#### [Description of the task]
How many lines of the listing below contain the string "name"? State only that number.

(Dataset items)
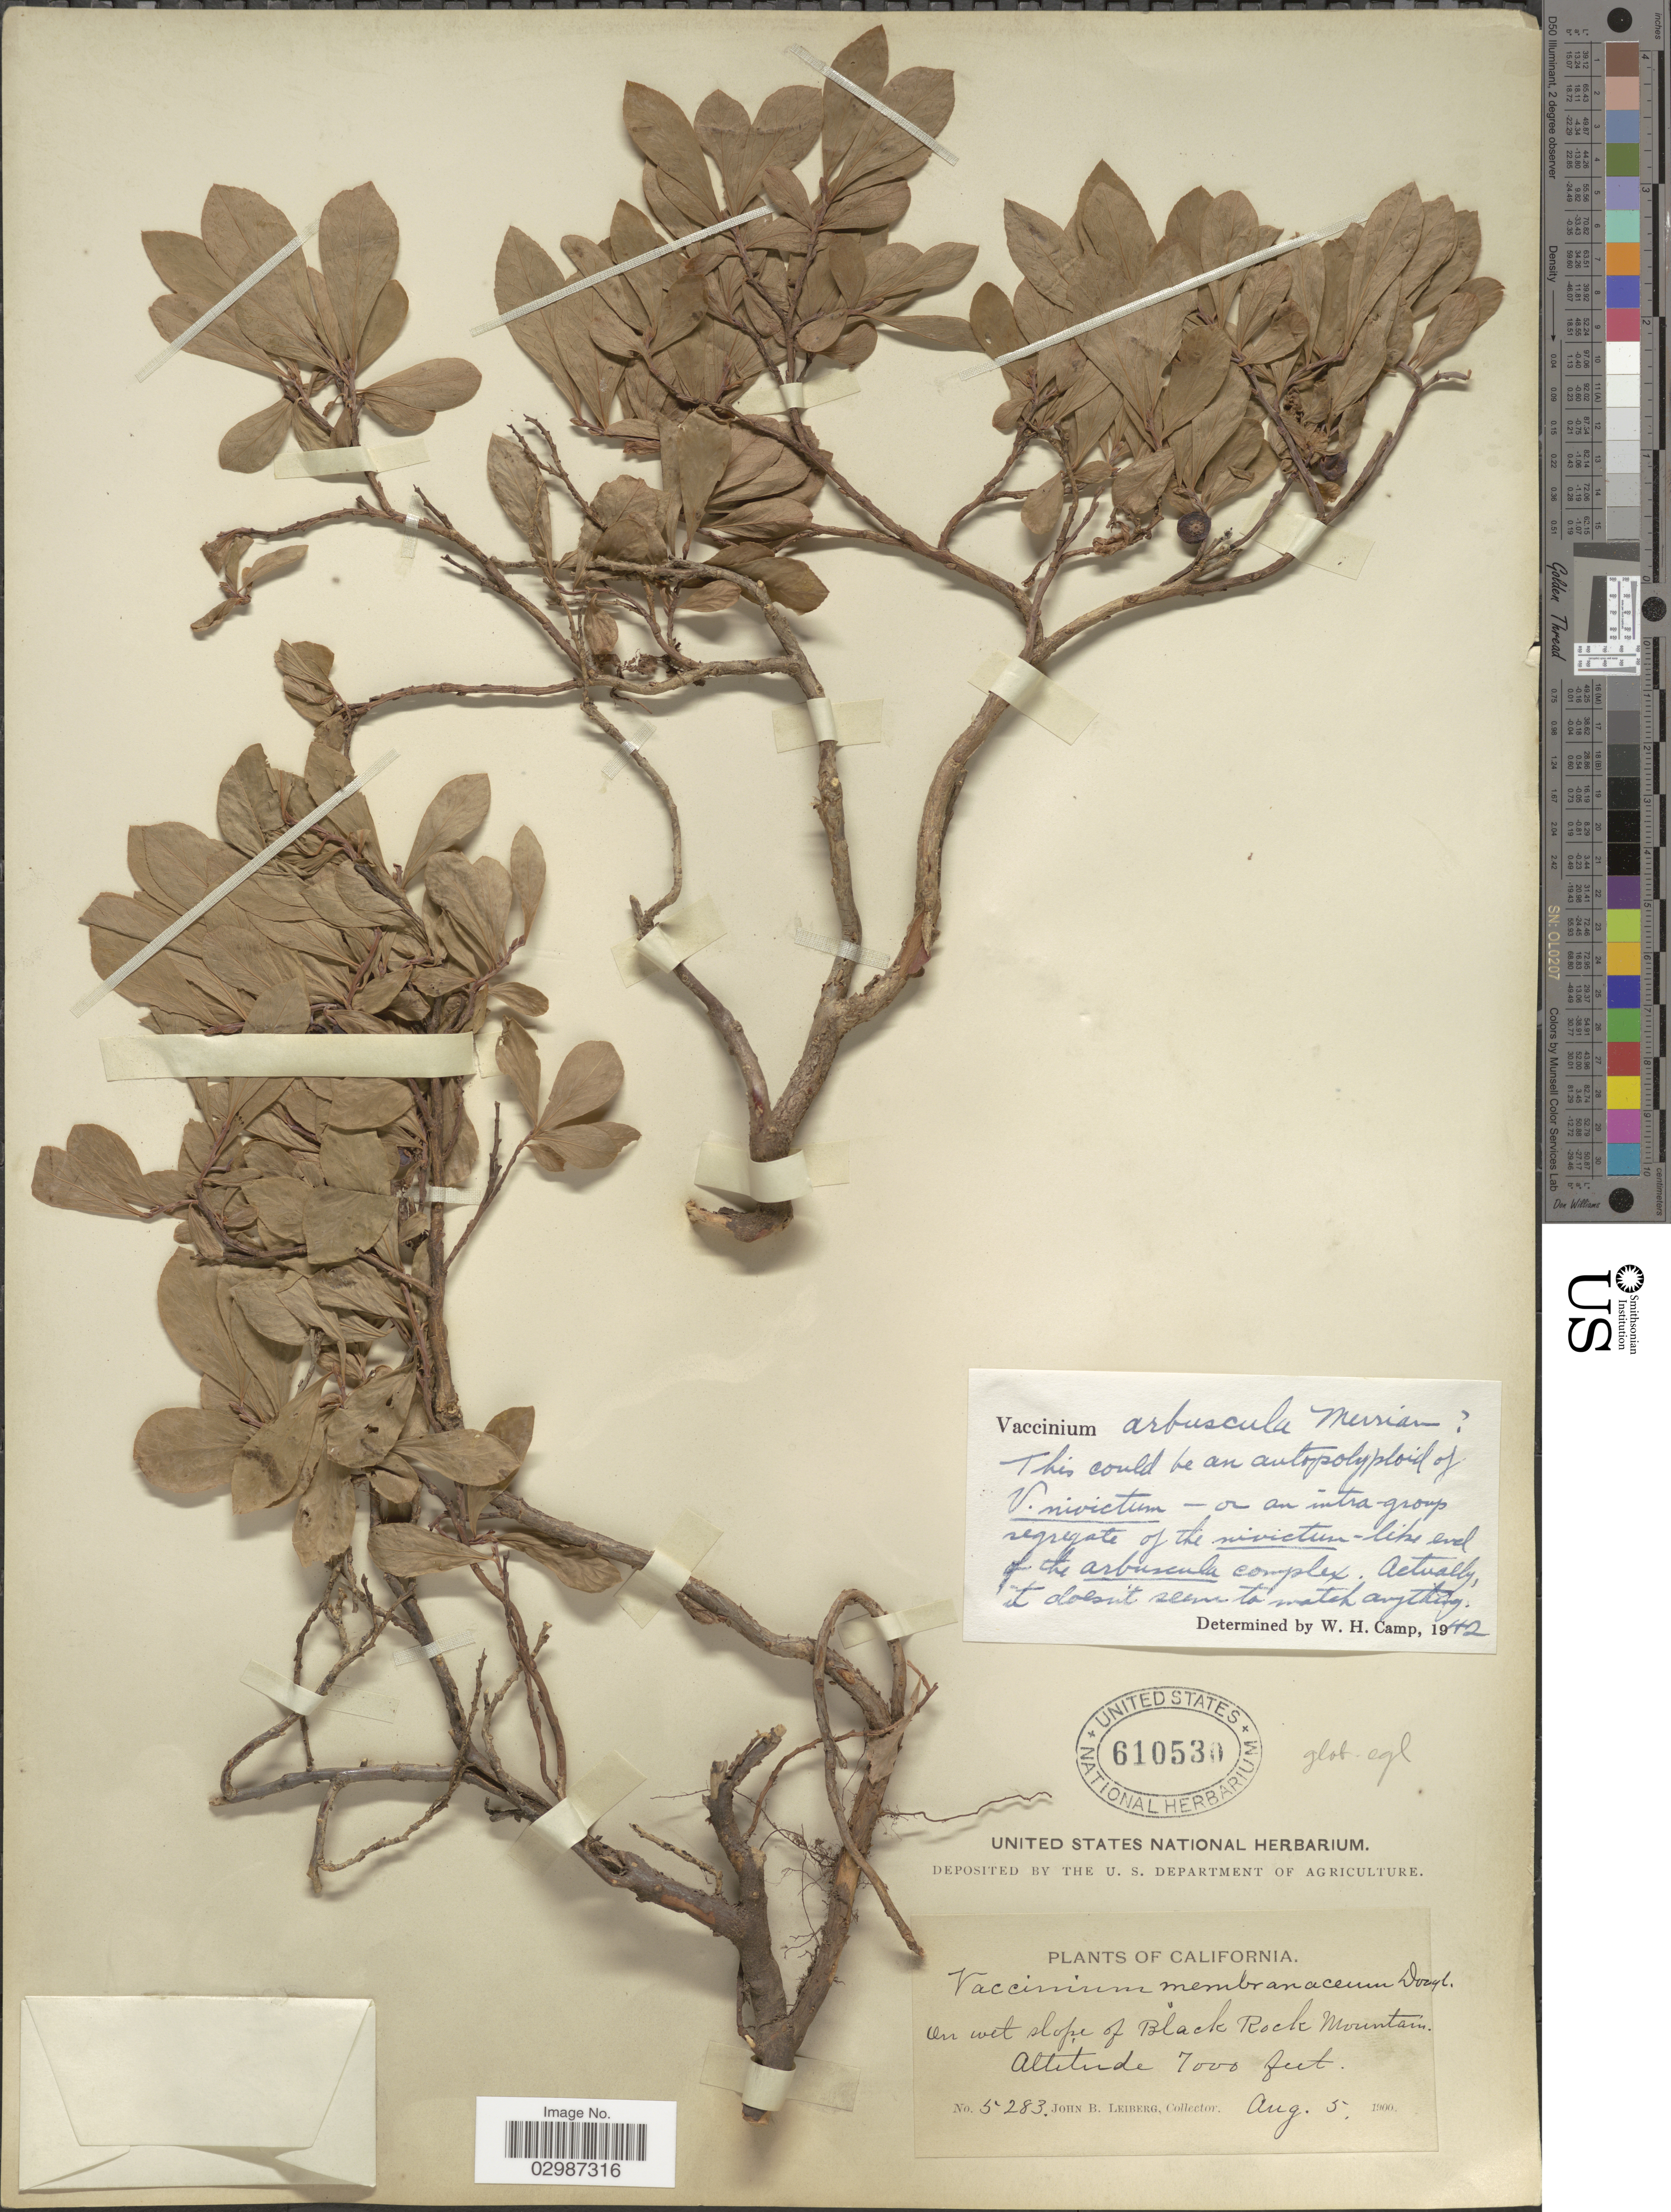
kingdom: Plantae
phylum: Tracheophyta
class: Magnoliopsida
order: Ericales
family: Ericaceae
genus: Vaccinium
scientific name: Vaccinium arbuscula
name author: (A. Gray) Merriam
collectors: J. B. Leiberg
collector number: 5283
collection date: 1900-08-05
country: United States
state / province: California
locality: On wet slope of Black Rock Mountain.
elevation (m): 2134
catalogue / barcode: US 610530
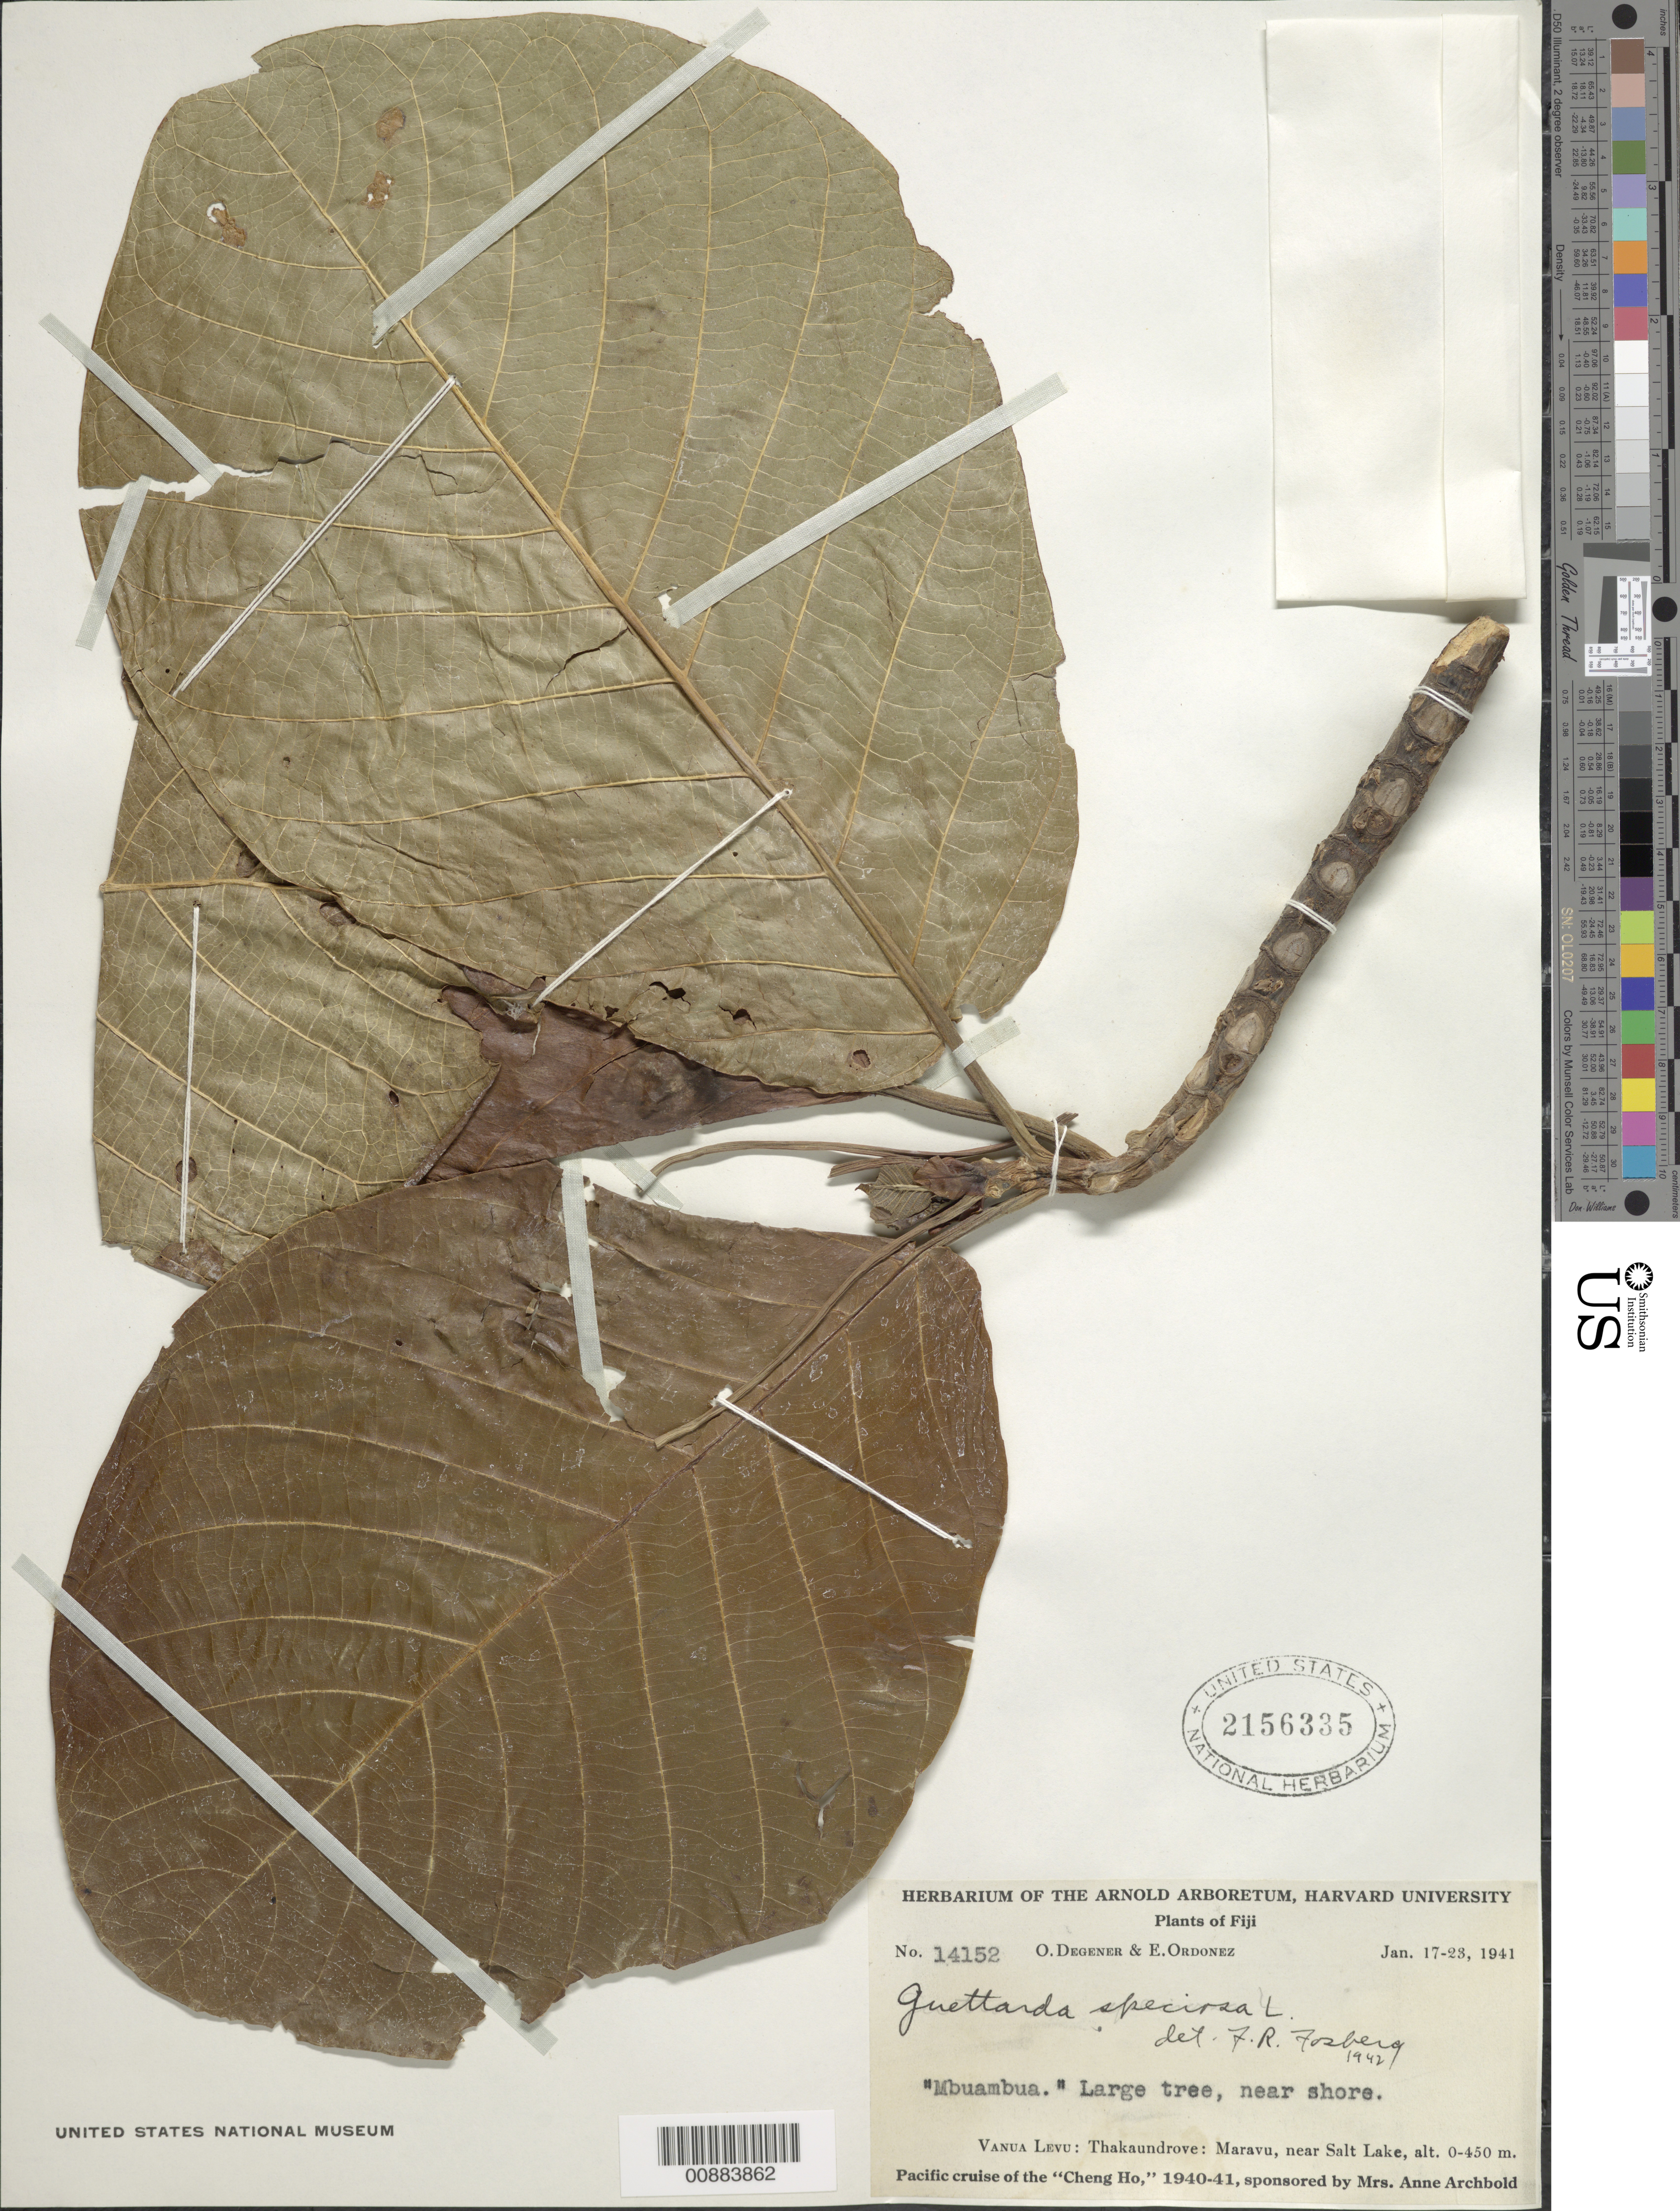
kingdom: Plantae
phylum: Tracheophyta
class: Magnoliopsida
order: Gentianales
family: Rubiaceae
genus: Guettarda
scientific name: Guettarda speciosa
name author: L.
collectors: O. Degener & E. Ordonez.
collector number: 14152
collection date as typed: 17 Jan 1941 to 23 Jan 1941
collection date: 1941-01-17/1941-01-23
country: Fiji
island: Vanua Levu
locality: Thakaundrove: Maravu, near Salt Lake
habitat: Near shore.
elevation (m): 0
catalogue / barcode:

#### [The answer]
4